It’s ‘21 Jump Street’ the romcom, as massive nerd turned reporter Drew Barrymore goes undercover at her old high school to find out what the popular kids are into nowadays, and finds herself finally in with the in crowd. David Arquette is a hoot as her thinks-he’s-still-cool big brother.
Saoirse Ronan stars as a young Irish woman, Eilis, who immigrates to New York in the early 1950s in this gorgeous adaptation of Colm Tóibín’s novel. Forced to leave her family and hometown for a new future in New York City, she’s at first crippled by homesickness before falling for a handsome Italian-American.
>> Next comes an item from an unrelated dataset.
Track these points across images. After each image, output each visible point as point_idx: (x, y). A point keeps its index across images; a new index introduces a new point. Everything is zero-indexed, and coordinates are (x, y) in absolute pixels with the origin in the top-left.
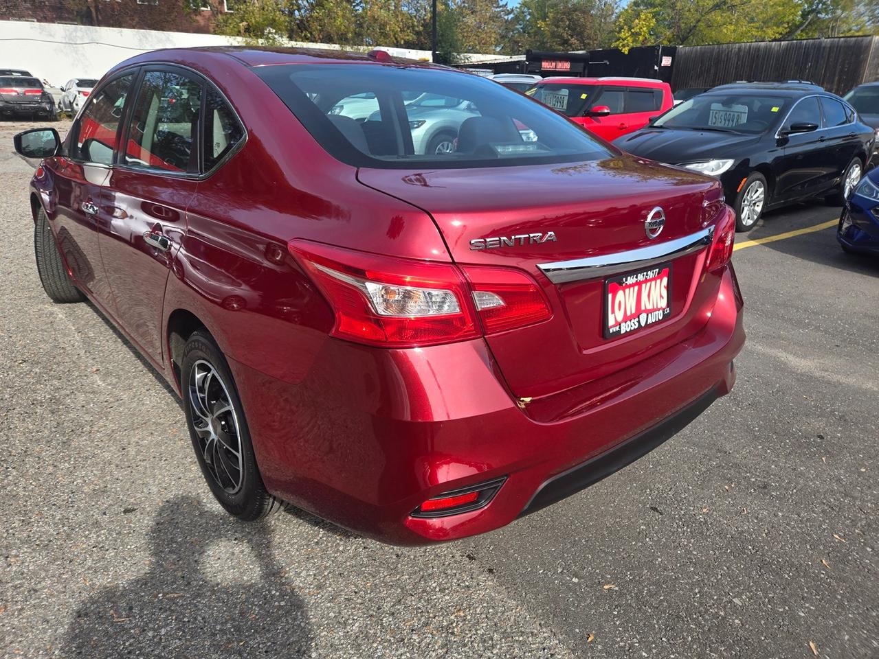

When a death calls her back to Ireland, Eilis is torn between two worlds and two lovers.
The feistiest high school movie of them all. ‘Clueless’ might have hit cinema screens over 20 years ago, but this adaptation of Jane Austen's ‘Emma’ is as fresh as one of Cher’s newly laundered plaid shirts. Alicia Silverstone defines perkiness as Cher, the spoiled little daddy’s girl on a quest for the perfect boyfriend.
It’s the film that launched a thousand pottery classes. And you’d have to have a heart of stone not to melt into a puddle of tears watching ‘Ghost’. Demi Moore and Patrick Swayze are mad-about-each-other yuppies (remember them?). Whoopi Goldberg is the psychic who steps in to communicate between them when he gets murdered by a mugger.
In one of the greatest ever romcoms, Woody Allen gives us the story of a break-up. ‘Where did it all go wrong?’ asks neurotic comedian Alvy Singer (Allen) after breaking up with Annie (Diane Keaton, dressed in a knock-out wardrobe of wide-legged trousers and men’s shirts). The bittersweet message is that finding your soulmate doesn’t guarantee a happy ending.
This 1971 hippie romcom was forgotten for years. These days, thanks to Wes Anderson and other friends in high places, ‘Harold and Maude’ is considered one of the all-time classics. It’s the love story of depressed 20-year-old Harold, whose hobbies include faking his own death, and fun-loving 79-year-old eccentric Maude.
This sweetly sad indie follows an ageing gay couple (Alfred Molina and John Lithgow), who’ve been living together for years in New York. After they marry, Molina, a music teacher, loses his job at a Catholic school and the couple are forced to sell their apartment, each moving in with different relatives. As an exploration of the ways romance changes – or stays the same – as we grow older, this is deeply moving.
On the surface, this easygoing comedy seems pretty cynical about matters of the human heart. Susan Sarandon plays a baseball groupie who always hooks up with the youngest, hottest new players (this year it’s Tim Robbins’s goofball batsman), with Kevin Costner as the wry old hand who sees through her brittle facade. But by the end it’s all gone gooey, in the best possible way.